# WORK INSTRUCTION
Transcribe every record verbatim; no pictures.

[Content revision data]
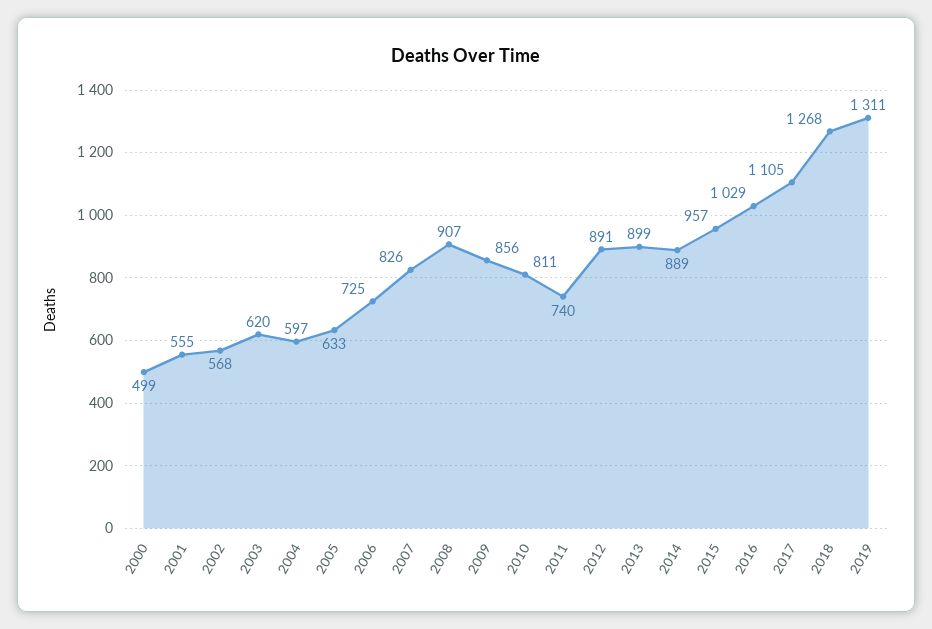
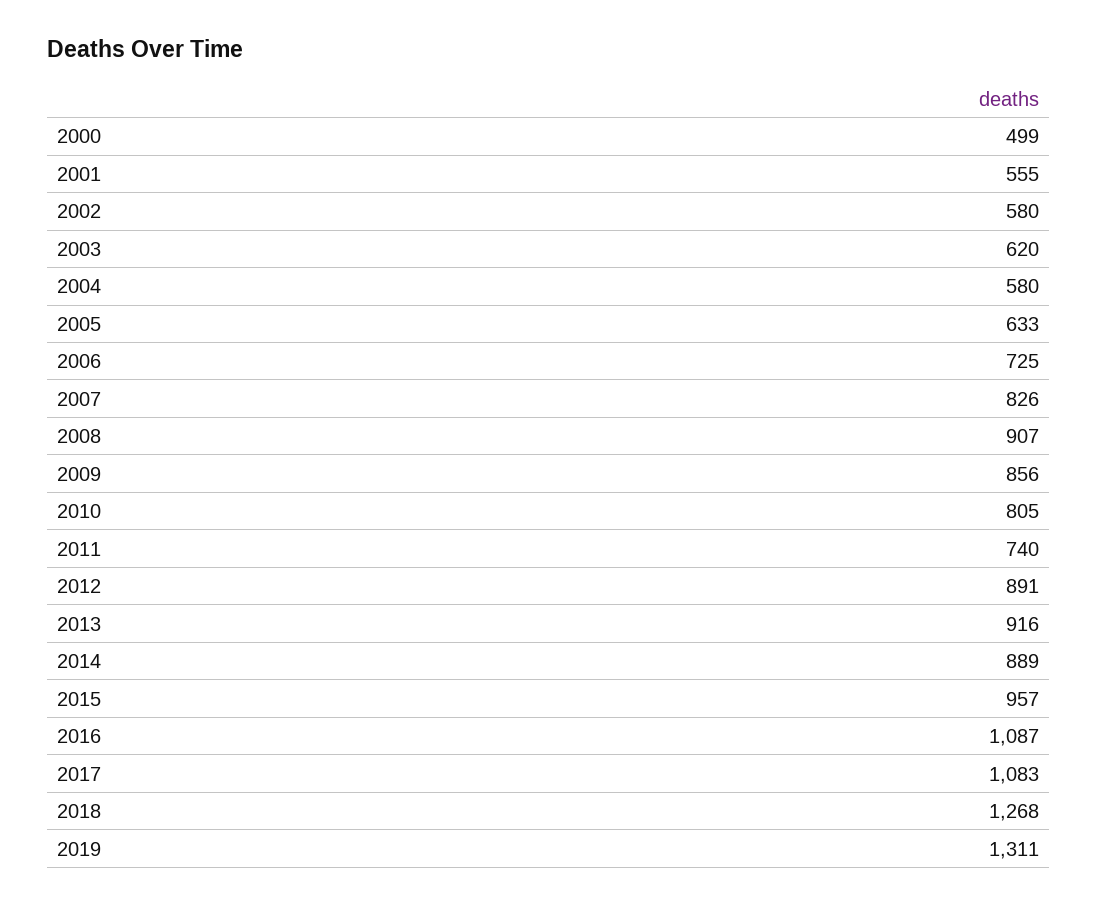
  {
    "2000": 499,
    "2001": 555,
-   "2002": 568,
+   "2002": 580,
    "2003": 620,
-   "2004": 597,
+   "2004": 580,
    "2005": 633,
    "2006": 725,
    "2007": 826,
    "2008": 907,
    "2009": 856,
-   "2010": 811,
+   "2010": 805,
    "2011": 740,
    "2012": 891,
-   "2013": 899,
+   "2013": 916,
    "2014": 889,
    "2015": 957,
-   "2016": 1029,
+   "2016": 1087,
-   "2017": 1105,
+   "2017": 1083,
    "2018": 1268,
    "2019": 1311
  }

# WRITTEN SOLUTION
  {
    "2000": 499,
    "2001": 555,
-   "2002": 568,
+   "2002": 580,
    "2003": 620,
-   "2004": 597,
+   "2004": 580,
    "2005": 633,
    "2006": 725,
    "2007": 826,
    "2008": 907,
    "2009": 856,
-   "2010": 811,
+   "2010": 805,
    "2011": 740,
    "2012": 891,
-   "2013": 899,
+   "2013": 916,
    "2014": 889,
    "2015": 957,
-   "2016": 1029,
+   "2016": 1087,
-   "2017": 1105,
+   "2017": 1083,
    "2018": 1268,
    "2019": 1311
  }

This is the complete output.